Your task — Full transcription, minus images: write out the listing below exactly as it appears.

The data —
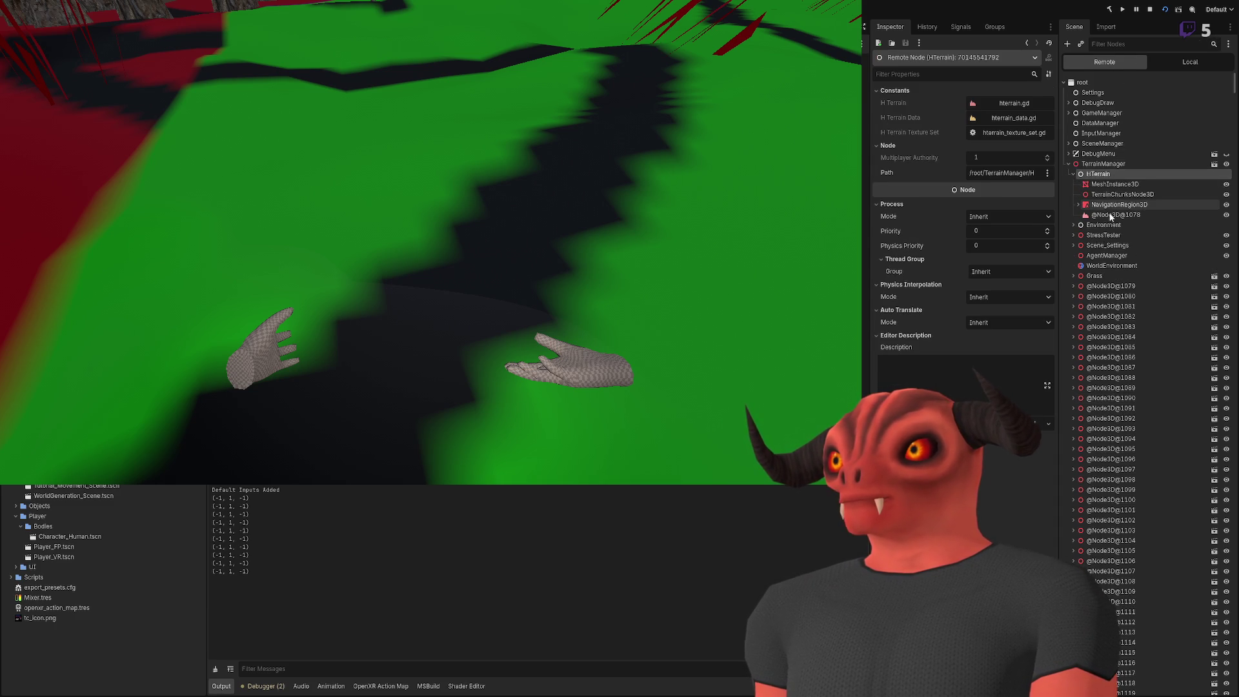
left_click(1100, 216)
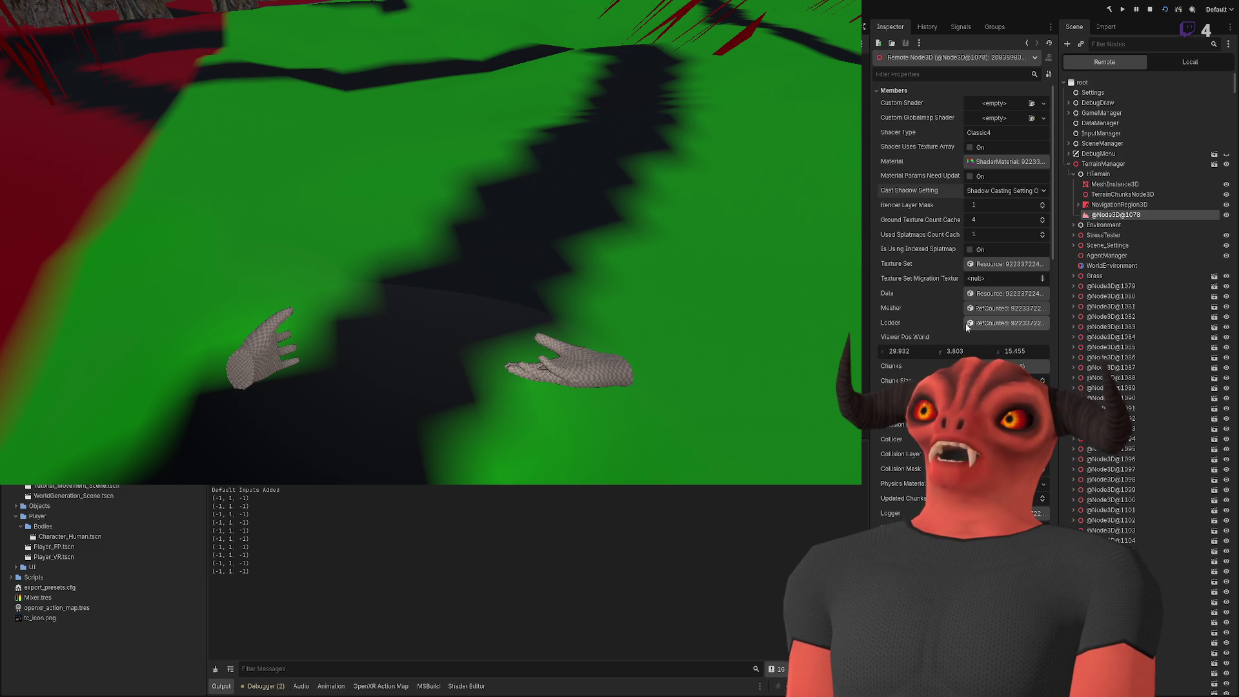
left_click(998, 293)
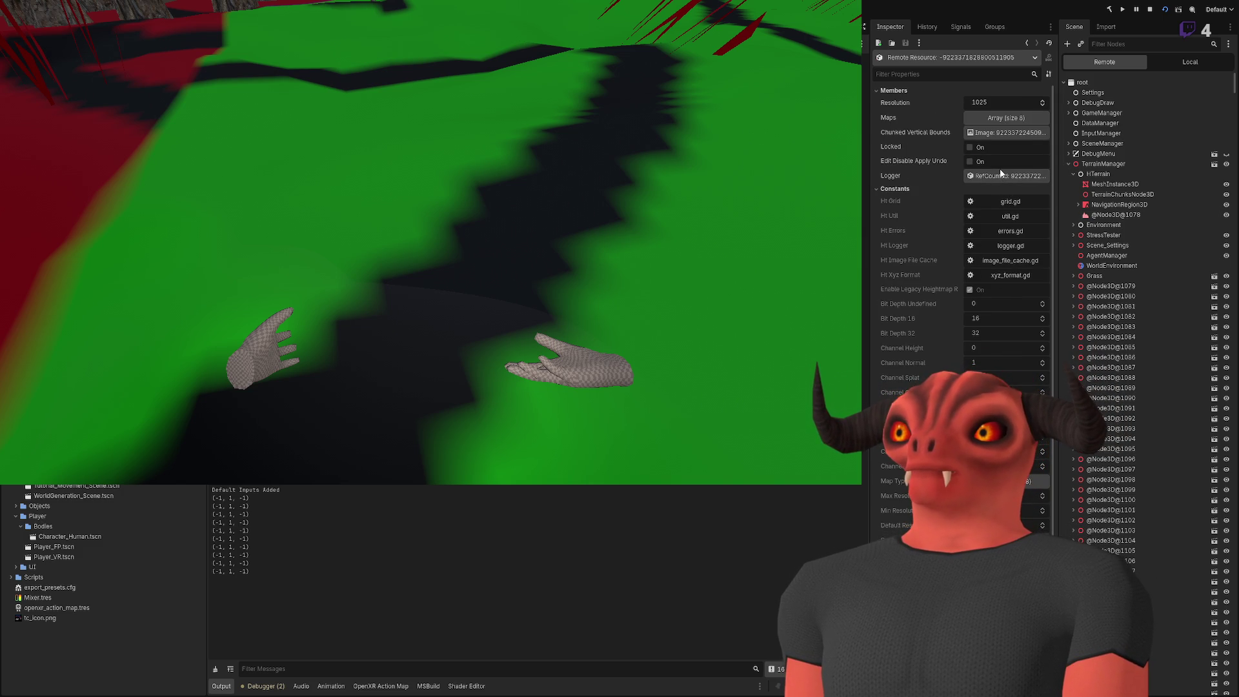
left_click(885, 90)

Result of this exercise —
left_click(1100, 216)
left_click(998, 293)
left_click(885, 90)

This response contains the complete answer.